# Problem details:
Every entry needs to be duplicated exactly.

# Working data:
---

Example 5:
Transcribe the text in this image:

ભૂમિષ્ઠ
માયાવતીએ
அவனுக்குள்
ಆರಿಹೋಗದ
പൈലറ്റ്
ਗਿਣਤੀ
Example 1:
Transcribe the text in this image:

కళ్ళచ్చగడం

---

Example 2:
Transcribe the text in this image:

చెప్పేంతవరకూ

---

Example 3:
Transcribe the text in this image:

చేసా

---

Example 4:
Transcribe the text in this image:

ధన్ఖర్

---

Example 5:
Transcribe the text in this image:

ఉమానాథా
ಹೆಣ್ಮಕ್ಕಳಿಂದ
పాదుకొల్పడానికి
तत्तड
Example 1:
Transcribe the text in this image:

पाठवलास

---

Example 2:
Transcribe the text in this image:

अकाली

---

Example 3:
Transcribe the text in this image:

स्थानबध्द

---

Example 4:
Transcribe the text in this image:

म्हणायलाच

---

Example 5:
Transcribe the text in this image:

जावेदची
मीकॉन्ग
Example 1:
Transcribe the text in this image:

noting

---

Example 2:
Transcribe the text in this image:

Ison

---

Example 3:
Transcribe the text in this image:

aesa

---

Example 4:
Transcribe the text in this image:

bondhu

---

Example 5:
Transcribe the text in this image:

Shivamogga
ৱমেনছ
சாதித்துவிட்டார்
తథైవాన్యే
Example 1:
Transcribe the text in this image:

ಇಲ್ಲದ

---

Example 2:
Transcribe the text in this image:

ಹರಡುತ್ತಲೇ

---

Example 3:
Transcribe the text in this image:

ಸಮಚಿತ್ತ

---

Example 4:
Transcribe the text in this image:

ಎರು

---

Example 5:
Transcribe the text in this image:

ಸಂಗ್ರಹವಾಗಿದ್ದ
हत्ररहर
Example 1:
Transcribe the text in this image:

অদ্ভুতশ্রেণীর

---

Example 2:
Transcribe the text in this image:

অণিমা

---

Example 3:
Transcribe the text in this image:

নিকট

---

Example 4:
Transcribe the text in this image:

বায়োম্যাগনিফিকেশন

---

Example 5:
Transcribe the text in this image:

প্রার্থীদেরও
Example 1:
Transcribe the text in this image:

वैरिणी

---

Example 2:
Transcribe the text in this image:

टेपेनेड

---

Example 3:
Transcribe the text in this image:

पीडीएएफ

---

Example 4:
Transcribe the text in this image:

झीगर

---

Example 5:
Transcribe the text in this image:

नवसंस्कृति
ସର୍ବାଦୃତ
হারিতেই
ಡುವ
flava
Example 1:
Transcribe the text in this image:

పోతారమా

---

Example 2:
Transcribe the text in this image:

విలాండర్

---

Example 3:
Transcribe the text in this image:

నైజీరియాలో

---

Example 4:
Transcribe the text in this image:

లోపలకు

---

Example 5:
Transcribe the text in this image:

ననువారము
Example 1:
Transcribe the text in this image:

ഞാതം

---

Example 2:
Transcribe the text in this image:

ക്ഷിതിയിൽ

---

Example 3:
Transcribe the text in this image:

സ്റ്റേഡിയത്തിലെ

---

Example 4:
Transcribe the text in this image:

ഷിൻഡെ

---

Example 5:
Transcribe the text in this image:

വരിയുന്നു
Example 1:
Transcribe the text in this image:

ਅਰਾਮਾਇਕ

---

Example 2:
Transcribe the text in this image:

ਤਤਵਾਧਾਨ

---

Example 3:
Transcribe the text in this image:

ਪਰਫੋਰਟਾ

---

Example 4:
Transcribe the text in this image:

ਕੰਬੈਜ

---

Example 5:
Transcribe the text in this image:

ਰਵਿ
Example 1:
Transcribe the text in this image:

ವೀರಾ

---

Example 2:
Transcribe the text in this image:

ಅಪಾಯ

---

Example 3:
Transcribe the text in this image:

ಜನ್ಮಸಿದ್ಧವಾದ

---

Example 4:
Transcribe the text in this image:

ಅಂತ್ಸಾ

# Your solution:
---

Example 5:
Transcribe the text in this image:

ભૂમિષ્ઠ
માયાવતીએ
அவனுக்குள்
ಆರಿಹೋಗದ
പൈലറ്റ്
ਗਿਣਤੀ
Example 1:
Transcribe the text in this image:

కళ్ళచ్చగడం

---

Example 2:
Transcribe the text in this image:

చెప్పేంతవరకూ

---

Example 3:
Transcribe the text in this image:

చేసా

---

Example 4:
Transcribe the text in this image:

ధన్ఖర్

---

Example 5:
Transcribe the text in this image:

ఉమానాథా
ಹೆಣ್ಮಕ್ಕಳಿಂದ
పాదుకొల్పడానికి
तत्तड
Example 1:
Transcribe the text in this image:

पाठवलास

---

Example 2:
Transcribe the text in this image:

अकाली

---

Example 3:
Transcribe the text in this image:

स्थानबध्द

---

Example 4:
Transcribe the text in this image:

म्हणायलाच

---

Example 5:
Transcribe the text in this image:

जावेदची
मीकॉन्ग
Example 1:
Transcribe the text in this image:

noting

---

Example 2:
Transcribe the text in this image:

Ison

---

Example 3:
Transcribe the text in this image:

aesa

---

Example 4:
Transcribe the text in this image:

bondhu

---

Example 5:
Transcribe the text in this image:

Shivamogga
ৱমেনছ
சாதித்துவிட்டார்
తథైవాన్యే
Example 1:
Transcribe the text in this image:

ಇಲ್ಲದ

---

Example 2:
Transcribe the text in this image:

ಹರಡುತ್ತಲೇ

---

Example 3:
Transcribe the text in this image:

ಸಮಚಿತ್ತ

---

Example 4:
Transcribe the text in this image:

ಎರು

---

Example 5:
Transcribe the text in this image:

ಸಂಗ್ರಹವಾಗಿದ್ದ
हत्ररहर
Example 1:
Transcribe the text in this image:

অদ্ভুতশ্রেণীর

---

Example 2:
Transcribe the text in this image:

অণিমা

---

Example 3:
Transcribe the text in this image:

নিকট

---

Example 4:
Transcribe the text in this image:

বায়োম্যাগনিফিকেশন

---

Example 5:
Transcribe the text in this image:

প্রার্থীদেরও
Example 1:
Transcribe the text in this image:

वैरिणी

---

Example 2:
Transcribe the text in this image:

टेपेनेड

---

Example 3:
Transcribe the text in this image:

पीडीएएफ

---

Example 4:
Transcribe the text in this image:

झीगर

---

Example 5:
Transcribe the text in this image:

नवसंस्कृति
ସର୍ବାଦୃତ
হারিতেই
ಡುವ
flava
Example 1:
Transcribe the text in this image:

పోతారమా

---

Example 2:
Transcribe the text in this image:

విలాండర్

---

Example 3:
Transcribe the text in this image:

నైజీరియాలో

---

Example 4:
Transcribe the text in this image:

లోపలకు

---

Example 5:
Transcribe the text in this image:

ననువారము
Example 1:
Transcribe the text in this image:

ഞാതം

---

Example 2:
Transcribe the text in this image:

ക്ഷിതിയിൽ

---

Example 3:
Transcribe the text in this image:

സ്റ്റേഡിയത്തിലെ

---

Example 4:
Transcribe the text in this image:

ഷിൻഡെ

---

Example 5:
Transcribe the text in this image:

വരിയുന്നു
Example 1:
Transcribe the text in this image:

ਅਰਾਮਾਇਕ

---

Example 2:
Transcribe the text in this image:

ਤਤਵਾਧਾਨ

---

Example 3:
Transcribe the text in this image:

ਪਰਫੋਰਟਾ

---

Example 4:
Transcribe the text in this image:

ਕੰਬੈਜ

---

Example 5:
Transcribe the text in this image:

ਰਵਿ
Example 1:
Transcribe the text in this image:

ವೀರಾ

---

Example 2:
Transcribe the text in this image:

ಅಪಾಯ

---

Example 3:
Transcribe the text in this image:

ಜನ್ಮಸಿದ್ಧವಾದ

---

Example 4:
Transcribe the text in this image:

ಅಂತ್ಸಾ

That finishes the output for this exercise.